■ **Exercise**
From the first line to the last, retype the data below exactly.
### Data supplied ###
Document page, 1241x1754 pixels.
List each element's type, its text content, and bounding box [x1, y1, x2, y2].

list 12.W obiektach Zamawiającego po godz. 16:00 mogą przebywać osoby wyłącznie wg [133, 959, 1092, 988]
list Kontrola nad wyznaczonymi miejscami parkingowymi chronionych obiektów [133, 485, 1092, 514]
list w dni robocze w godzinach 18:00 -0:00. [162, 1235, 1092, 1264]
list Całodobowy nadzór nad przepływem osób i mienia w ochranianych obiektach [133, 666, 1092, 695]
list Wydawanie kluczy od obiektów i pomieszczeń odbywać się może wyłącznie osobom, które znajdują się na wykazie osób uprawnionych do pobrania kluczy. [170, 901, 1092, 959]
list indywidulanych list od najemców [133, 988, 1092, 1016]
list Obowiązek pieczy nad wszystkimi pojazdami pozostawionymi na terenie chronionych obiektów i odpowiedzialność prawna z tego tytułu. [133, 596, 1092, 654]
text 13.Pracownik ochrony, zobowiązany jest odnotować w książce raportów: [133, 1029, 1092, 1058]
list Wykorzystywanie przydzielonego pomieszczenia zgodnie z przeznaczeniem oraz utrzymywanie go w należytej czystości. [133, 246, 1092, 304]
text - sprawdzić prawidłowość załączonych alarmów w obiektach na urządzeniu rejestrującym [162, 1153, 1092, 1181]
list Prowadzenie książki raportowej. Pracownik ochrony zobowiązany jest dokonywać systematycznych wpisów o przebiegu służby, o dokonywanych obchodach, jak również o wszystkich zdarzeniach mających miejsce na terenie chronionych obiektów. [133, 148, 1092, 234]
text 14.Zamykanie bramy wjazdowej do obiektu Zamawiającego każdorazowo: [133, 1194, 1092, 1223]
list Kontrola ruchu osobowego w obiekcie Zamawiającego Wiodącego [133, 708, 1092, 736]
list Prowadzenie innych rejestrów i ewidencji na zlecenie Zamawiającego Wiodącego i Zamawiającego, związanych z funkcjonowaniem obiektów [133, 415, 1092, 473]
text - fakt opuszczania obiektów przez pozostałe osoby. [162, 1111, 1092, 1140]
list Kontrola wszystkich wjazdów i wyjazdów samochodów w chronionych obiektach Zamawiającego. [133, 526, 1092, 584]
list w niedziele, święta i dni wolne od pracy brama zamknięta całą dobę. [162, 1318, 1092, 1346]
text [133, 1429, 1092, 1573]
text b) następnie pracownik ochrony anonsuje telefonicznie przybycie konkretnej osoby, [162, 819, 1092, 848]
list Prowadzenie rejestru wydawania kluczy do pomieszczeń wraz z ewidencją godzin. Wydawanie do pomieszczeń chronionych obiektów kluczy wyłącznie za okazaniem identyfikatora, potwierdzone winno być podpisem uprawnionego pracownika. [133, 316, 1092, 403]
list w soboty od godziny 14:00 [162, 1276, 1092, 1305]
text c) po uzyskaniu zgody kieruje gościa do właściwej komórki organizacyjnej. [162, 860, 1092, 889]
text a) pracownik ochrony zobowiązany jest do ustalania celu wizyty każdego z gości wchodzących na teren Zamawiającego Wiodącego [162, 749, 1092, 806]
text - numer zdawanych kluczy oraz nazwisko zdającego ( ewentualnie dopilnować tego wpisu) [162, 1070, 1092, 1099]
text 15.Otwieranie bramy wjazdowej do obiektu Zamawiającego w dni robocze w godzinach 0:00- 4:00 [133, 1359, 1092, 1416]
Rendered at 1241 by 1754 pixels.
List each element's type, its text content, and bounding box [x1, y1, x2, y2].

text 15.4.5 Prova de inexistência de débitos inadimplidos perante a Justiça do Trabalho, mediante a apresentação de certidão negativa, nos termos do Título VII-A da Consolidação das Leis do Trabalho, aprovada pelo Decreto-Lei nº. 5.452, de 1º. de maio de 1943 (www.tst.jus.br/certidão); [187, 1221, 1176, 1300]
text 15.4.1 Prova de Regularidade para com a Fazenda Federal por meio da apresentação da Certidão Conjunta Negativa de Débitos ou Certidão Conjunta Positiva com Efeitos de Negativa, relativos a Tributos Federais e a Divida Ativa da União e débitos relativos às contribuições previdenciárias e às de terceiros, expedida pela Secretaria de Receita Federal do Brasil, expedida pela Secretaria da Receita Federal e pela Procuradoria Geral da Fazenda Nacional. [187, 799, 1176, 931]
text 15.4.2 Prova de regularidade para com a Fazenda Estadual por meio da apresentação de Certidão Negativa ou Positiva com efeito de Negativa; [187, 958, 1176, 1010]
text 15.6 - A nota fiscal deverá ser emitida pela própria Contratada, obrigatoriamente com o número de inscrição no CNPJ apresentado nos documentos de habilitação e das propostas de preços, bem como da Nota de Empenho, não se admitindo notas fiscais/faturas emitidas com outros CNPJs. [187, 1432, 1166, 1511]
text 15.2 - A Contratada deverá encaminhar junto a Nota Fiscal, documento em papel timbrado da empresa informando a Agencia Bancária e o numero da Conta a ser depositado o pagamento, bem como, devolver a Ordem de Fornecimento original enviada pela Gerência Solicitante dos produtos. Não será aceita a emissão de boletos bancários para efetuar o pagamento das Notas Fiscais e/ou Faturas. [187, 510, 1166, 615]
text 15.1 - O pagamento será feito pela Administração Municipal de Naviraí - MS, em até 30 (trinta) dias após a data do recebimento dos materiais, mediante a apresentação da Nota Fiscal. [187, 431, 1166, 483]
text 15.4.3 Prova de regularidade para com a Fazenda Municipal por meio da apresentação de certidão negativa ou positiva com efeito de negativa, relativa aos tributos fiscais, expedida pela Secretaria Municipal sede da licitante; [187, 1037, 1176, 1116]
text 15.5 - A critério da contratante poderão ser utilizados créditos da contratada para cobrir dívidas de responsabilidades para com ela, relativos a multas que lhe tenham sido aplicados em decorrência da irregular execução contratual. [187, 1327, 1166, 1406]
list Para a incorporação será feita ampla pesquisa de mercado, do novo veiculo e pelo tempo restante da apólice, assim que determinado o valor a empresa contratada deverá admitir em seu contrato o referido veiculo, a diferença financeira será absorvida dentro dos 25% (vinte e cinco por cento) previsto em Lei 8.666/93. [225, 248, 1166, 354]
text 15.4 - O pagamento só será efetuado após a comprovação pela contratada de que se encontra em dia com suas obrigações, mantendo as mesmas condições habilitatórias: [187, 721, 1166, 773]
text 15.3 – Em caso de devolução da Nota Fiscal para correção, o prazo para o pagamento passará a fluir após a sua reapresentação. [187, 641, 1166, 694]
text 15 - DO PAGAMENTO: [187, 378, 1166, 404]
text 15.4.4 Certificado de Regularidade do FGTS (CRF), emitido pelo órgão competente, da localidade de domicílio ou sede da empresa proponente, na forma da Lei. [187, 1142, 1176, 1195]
###
■ **Finished exercise**
Document page, 1241x1754 pixels.
List each element's type, its text content, and bounding box [x1, y1, x2, y2].

list 12.W obiektach Zamawiającego po godz. 16:00 mogą przebywać osoby wyłącznie wg [133, 959, 1092, 988]
list Kontrola nad wyznaczonymi miejscami parkingowymi chronionych obiektów [133, 485, 1092, 514]
list w dni robocze w godzinach 18:00 -0:00. [162, 1235, 1092, 1264]
list Całodobowy nadzór nad przepływem osób i mienia w ochranianych obiektach [133, 666, 1092, 695]
list Wydawanie kluczy od obiektów i pomieszczeń odbywać się może wyłącznie osobom, które znajdują się na wykazie osób uprawnionych do pobrania kluczy. [170, 901, 1092, 959]
list indywidulanych list od najemców [133, 988, 1092, 1016]
list Obowiązek pieczy nad wszystkimi pojazdami pozostawionymi na terenie chronionych obiektów i odpowiedzialność prawna z tego tytułu. [133, 596, 1092, 654]
text 13.Pracownik ochrony, zobowiązany jest odnotować w książce raportów: [133, 1029, 1092, 1058]
list Wykorzystywanie przydzielonego pomieszczenia zgodnie z przeznaczeniem oraz utrzymywanie go w należytej czystości. [133, 246, 1092, 304]
text - sprawdzić prawidłowość załączonych alarmów w obiektach na urządzeniu rejestrującym [162, 1153, 1092, 1181]
list Prowadzenie książki raportowej. Pracownik ochrony zobowiązany jest dokonywać systematycznych wpisów o przebiegu służby, o dokonywanych obchodach, jak również o wszystkich zdarzeniach mających miejsce na terenie chronionych obiektów. [133, 148, 1092, 234]
text 14.Zamykanie bramy wjazdowej do obiektu Zamawiającego każdorazowo: [133, 1194, 1092, 1223]
list Kontrola ruchu osobowego w obiekcie Zamawiającego Wiodącego [133, 708, 1092, 736]
list Prowadzenie innych rejestrów i ewidencji na zlecenie Zamawiającego Wiodącego i Zamawiającego, związanych z funkcjonowaniem obiektów [133, 415, 1092, 473]
text - fakt opuszczania obiektów przez pozostałe osoby. [162, 1111, 1092, 1140]
list Kontrola wszystkich wjazdów i wyjazdów samochodów w chronionych obiektach Zamawiającego. [133, 526, 1092, 584]
list w niedziele, święta i dni wolne od pracy brama zamknięta całą dobę. [162, 1318, 1092, 1346]
text [133, 1429, 1092, 1573]
text b) następnie pracownik ochrony anonsuje telefonicznie przybycie konkretnej osoby, [162, 819, 1092, 848]
list Prowadzenie rejestru wydawania kluczy do pomieszczeń wraz z ewidencją godzin. Wydawanie do pomieszczeń chronionych obiektów kluczy wyłącznie za okazaniem identyfikatora, potwierdzone winno być podpisem uprawnionego pracownika. [133, 316, 1092, 403]
list w soboty od godziny 14:00 [162, 1276, 1092, 1305]
text c) po uzyskaniu zgody kieruje gościa do właściwej komórki organizacyjnej. [162, 860, 1092, 889]
text a) pracownik ochrony zobowiązany jest do ustalania celu wizyty każdego z gości wchodzących na teren Zamawiającego Wiodącego [162, 749, 1092, 806]
text - numer zdawanych kluczy oraz nazwisko zdającego ( ewentualnie dopilnować tego wpisu) [162, 1070, 1092, 1099]
text 15.Otwieranie bramy wjazdowej do obiektu Zamawiającego w dni robocze w godzinach 0:00- 4:00 [133, 1359, 1092, 1416]
Rendered at 1241 by 1754 pixels.
List each element's type, its text content, and bounding box [x1, y1, x2, y2].

text 15.4.5 Prova de inexistência de débitos inadimplidos perante a Justiça do Trabalho, mediante a apresentação de certidão negativa, nos termos do Título VII-A da Consolidação das Leis do Trabalho, aprovada pelo Decreto-Lei nº. 5.452, de 1º. de maio de 1943 (www.tst.jus.br/certidão); [187, 1221, 1176, 1300]
text 15.4.1 Prova de Regularidade para com a Fazenda Federal por meio da apresentação da Certidão Conjunta Negativa de Débitos ou Certidão Conjunta Positiva com Efeitos de Negativa, relativos a Tributos Federais e a Divida Ativa da União e débitos relativos às contribuições previdenciárias e às de terceiros, expedida pela Secretaria de Receita Federal do Brasil, expedida pela Secretaria da Receita Federal e pela Procuradoria Geral da Fazenda Nacional. [187, 799, 1176, 931]
text 15.4.2 Prova de regularidade para com a Fazenda Estadual por meio da apresentação de Certidão Negativa ou Positiva com efeito de Negativa; [187, 958, 1176, 1010]
text 15.6 - A nota fiscal deverá ser emitida pela própria Contratada, obrigatoriamente com o número de inscrição no CNPJ apresentado nos documentos de habilitação e das propostas de preços, bem como da Nota de Empenho, não se admitindo notas fiscais/faturas emitidas com outros CNPJs. [187, 1432, 1166, 1511]
text 15.2 - A Contratada deverá encaminhar junto a Nota Fiscal, documento em papel timbrado da empresa informando a Agencia Bancária e o numero da Conta a ser depositado o pagamento, bem como, devolver a Ordem de Fornecimento original enviada pela Gerência Solicitante dos produtos. Não será aceita a emissão de boletos bancários para efetuar o pagamento das Notas Fiscais e/ou Faturas. [187, 510, 1166, 615]
text 15.1 - O pagamento será feito pela Administração Municipal de Naviraí - MS, em até 30 (trinta) dias após a data do recebimento dos materiais, mediante a apresentação da Nota Fiscal. [187, 431, 1166, 483]
text 15.4.3 Prova de regularidade para com a Fazenda Municipal por meio da apresentação de certidão negativa ou positiva com efeito de negativa, relativa aos tributos fiscais, expedida pela Secretaria Municipal sede da licitante; [187, 1037, 1176, 1116]
text 15.5 - A critério da contratante poderão ser utilizados créditos da contratada para cobrir dívidas de responsabilidades para com ela, relativos a multas que lhe tenham sido aplicados em decorrência da irregular execução contratual. [187, 1327, 1166, 1406]
list Para a incorporação será feita ampla pesquisa de mercado, do novo veiculo e pelo tempo restante da apólice, assim que determinado o valor a empresa contratada deverá admitir em seu contrato o referido veiculo, a diferença financeira será absorvida dentro dos 25% (vinte e cinco por cento) previsto em Lei 8.666/93. [225, 248, 1166, 354]
text 15.4 - O pagamento só será efetuado após a comprovação pela contratada de que se encontra em dia com suas obrigações, mantendo as mesmas condições habilitatórias: [187, 721, 1166, 773]
text 15.3 – Em caso de devolução da Nota Fiscal para correção, o prazo para o pagamento passará a fluir após a sua reapresentação. [187, 641, 1166, 694]
text 15 - DO PAGAMENTO: [187, 378, 1166, 404]
text 15.4.4 Certificado de Regularidade do FGTS (CRF), emitido pelo órgão competente, da localidade de domicílio ou sede da empresa proponente, na forma da Lei. [187, 1142, 1176, 1195]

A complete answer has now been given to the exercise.